## TESTO DELL'ESERCIZIO:
- - - -

Lato strategie d’impresa, conoscere il potenziale di un progetto creato ad hoc per mercati che a prima vista ci sembrano poco stabili è un elemento fondamentale per chi ne approccia uno: cercare di aver successo su un mercato poco stabile può  infatti configurarsi come un’esperienza arricchente, ma anche scottante per l’impresa singola che, senza troppa strategia, tenta l’approccio.

Arricchente, se pensiamo all’impresa che:

  • coglie la sfida come un percorso di scoperta,
  • non dà per scontato nulla e che non cede ai luoghi comuni (tutti i sentito dire come “la cultura x è particolarmente attenta alle gerarchie”, “i giovani del mercato y hanno un rapporto negativo con le forme d’immobilizzo del denaro”)
  • non sottovaluta le eccellenze di un territorio che non conosce (che capisce, ad esempio, il potenziale di ricerca e innovativo di un mercato apparentemente sottosviluppato, che ha poche risorse economiche ma es. moltissime risorse naturali o ambientali che possono agevolare un filone di ricerca)
  • che, comprendendo come le espressioni culturali di una data popolazione-target siano frutto di un automatismo culturale che è il prodotto del sedimentarsi di abitudini legate a scelte fatte nel passato, trova il modo di posizionarsi e di comunicare di conseguenza.

Arricchente, inoltre, per l’impresa che non considera il mercato di frontiera un territorio di conquista, bensí un tessuto, magari disarticolato, di cui supportare lo sviluppo (cogliendo allo stesso tempo l’opportunità di differenziare la propria offerta e il proprio rischio).

Penalizzante, se pensiamo al  brand che può trovarsi a proporre  un’innovazione, per vedersela negli anni riproporre in versione semplificata,  a volte migliorata e arricchita di una value proposition che al lancio non era stata colta,  pronta a diventare fenomeno di massa su un mercato globale grazie al “contributo” di un competitor locale, eccellenza di un mercato il cui potenziale era stato tragicamente sottovalutato.

- - - -

## MATERIALE MOSTRATO:
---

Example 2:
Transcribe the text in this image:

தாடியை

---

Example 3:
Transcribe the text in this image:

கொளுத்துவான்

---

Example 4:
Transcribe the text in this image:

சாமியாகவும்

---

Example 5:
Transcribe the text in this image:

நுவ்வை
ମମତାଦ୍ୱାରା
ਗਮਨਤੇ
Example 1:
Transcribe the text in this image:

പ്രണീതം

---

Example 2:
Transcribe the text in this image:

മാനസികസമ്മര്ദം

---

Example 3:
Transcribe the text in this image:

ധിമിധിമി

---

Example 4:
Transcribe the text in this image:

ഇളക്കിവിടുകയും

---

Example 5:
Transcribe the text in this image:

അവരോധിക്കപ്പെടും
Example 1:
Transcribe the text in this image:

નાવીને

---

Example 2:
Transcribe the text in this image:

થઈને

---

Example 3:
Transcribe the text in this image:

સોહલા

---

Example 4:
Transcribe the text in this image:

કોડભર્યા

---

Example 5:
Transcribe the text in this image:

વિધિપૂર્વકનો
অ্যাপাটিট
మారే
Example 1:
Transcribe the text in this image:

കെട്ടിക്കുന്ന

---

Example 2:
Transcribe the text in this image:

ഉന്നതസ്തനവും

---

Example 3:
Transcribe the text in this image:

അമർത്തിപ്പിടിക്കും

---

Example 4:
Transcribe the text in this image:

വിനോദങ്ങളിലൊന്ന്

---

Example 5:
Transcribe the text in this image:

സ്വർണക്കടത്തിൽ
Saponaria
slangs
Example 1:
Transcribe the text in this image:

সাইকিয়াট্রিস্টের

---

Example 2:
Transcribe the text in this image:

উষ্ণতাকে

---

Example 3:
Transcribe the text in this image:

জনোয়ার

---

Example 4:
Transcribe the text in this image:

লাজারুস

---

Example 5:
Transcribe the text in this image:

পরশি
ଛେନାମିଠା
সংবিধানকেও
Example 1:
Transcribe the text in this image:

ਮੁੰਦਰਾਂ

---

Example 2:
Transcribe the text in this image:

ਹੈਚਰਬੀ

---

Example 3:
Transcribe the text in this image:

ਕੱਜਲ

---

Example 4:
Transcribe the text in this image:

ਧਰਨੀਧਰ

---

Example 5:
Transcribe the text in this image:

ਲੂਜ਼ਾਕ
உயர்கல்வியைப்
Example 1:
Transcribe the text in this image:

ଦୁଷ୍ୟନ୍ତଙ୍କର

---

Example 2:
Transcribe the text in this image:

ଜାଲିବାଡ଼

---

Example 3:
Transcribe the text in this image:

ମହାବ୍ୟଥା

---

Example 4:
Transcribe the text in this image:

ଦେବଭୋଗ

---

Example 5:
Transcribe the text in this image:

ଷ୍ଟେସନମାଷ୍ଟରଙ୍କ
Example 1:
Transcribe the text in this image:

- - - -

## CONSEGNA 1:
Nel testo sui mercati poco stabili, sostituisci "esperienza" con "avventura" e riscrivi il passo che comincia con le parole "Lato strategie d’impresa, conoscere" e termina dopo "strategia, tenta l’approccio.".
## CONSEGNA 2:
Riprendi il testo sulle imprese nei mercati poco stabili e continualo a partire dall'ultima frase riportata.

## RISPOSTA 1:
Lato strategie d’impresa, conoscere il potenziale di un progetto creato ad hoc per mercati che a prima vista ci sembrano poco stabili è un elemento fondamentale per chi ne approccia uno: cercare di aver successo su un mercato poco stabile può  infatti configurarsi come un’avventura arricchente, ma anche scottante per l’impresa singola che, senza troppa strategia, tenta l’approccio.

## RISPOSTA 2:
Questo non deve però spaventare l’impresa inducendola a rinunciare a proporsi su un mercato con connotazioni identitarie poco “standard”, poco riconoscibili o troppo deboli per essere rilevate, perché un modo per gettare un ponte verso un mercato di frontiera c’è.

La corretta segmentazione dei target e delle aree geografiche di riferimento per il lancio di determinate strategie, le ricerche qualitative orientate a comprendere valori culturali, stili di vita e abitudini di consumo, il value proposition design, il product design, l’abbattimento delle possibili distorsioni create dal gap culturale che possono invalidare le metodologie di ricerca, la corretta contestualizzazione delle dinamiche di mercato nel panorama storico, normativo e istituzionale (che richiede approfondimento) ci soccorrono nell’ardua impresa di  approfondire le leve funzionali e psicologiche che orientano i consumi e definiscono le preferenze di popolazioni con caratteristiche eterogenee e dagli orientamenti dinamici e poco consolidati (oltre a darci elementi sulle possibili sinergie con stakeholders locali e a possibili aree di vulnerabilità del brand in terra straniera).

Infine, attraverso il proprio percorso di ricerca di identità e di approccio alla modernità un territorio di frontiera esplicita la propria idea di futuro: l’impresa che vuole essere competitiva deve allora chiedersi quale proposta si sposa meglio con questa idea.